How easy or how hard it is to learn German depends not only on your ability and the amount of effort you're willing to put in, but also what language you come to it from. If your language is Latinate, you're already used to dealing with genders, which makes cases specifically and grammar generally easier. If your first language is English, at some level you will always be perplexed that a spoon or table have a gender.
Grammar is a granular detail of language acquisition that never really gets perfected, but that's why it needs to be drilled and drilled again. Anyone can learn to ask how much a cab fare is going to be, or where the bathroom is. The skills to take you to the level where native speakers mistake you for a native (at least in written communication) are the kinds that "Intermediate German Grammar" treats at some length. It's not exhaustive (some of the other books in this series are thicker) but it is good, and because it is a reasonably priced workbook, you can toss it after you've finished and buy another one.
As a final note, with a lot of these books you will see people complaining that the authors themselves make some mistakes.
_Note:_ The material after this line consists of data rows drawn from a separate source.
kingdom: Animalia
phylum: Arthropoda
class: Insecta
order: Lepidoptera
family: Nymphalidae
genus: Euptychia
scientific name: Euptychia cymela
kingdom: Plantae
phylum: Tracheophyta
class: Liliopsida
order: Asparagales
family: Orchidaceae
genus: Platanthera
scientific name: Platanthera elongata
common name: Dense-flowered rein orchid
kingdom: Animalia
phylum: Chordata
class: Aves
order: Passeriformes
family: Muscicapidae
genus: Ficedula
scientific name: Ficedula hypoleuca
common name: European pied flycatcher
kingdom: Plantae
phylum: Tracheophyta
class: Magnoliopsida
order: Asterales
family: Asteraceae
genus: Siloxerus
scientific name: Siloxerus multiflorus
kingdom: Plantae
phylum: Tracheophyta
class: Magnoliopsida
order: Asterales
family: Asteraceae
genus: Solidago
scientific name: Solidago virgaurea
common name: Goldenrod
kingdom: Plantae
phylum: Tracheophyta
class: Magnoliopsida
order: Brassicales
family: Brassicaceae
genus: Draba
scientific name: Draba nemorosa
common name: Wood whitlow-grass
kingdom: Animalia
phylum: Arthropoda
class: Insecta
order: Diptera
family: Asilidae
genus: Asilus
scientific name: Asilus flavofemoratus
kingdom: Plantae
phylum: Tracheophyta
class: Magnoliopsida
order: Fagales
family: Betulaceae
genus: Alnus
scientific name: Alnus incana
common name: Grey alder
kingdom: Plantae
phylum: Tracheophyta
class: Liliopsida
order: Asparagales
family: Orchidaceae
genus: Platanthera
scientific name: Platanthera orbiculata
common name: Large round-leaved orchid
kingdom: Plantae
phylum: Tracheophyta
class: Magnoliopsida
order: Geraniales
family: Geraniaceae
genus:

This can occasionally happen in textbooks (not even McGraw Hill is perfect, despite having a million years in the scholastics industry) but most of these gripes can be put down to regionalism and ongoing debates between linguists and orthographers. The highest echelons of German Linguistics cannot agree on whether the Esset (that "ß" thing) should still be used. Your high school teacher or college professor has their own opinion, and will many times present their opinion as an ironclad rule or the "right" way to do things. But believe it or not they, like me, you, and McGraw Hill, can also be wrong.
I personally think this Swick guy is getting it right, and I can be as churlish as any other joyless pedant writing reviews at 3 a.m. Highest recommendation.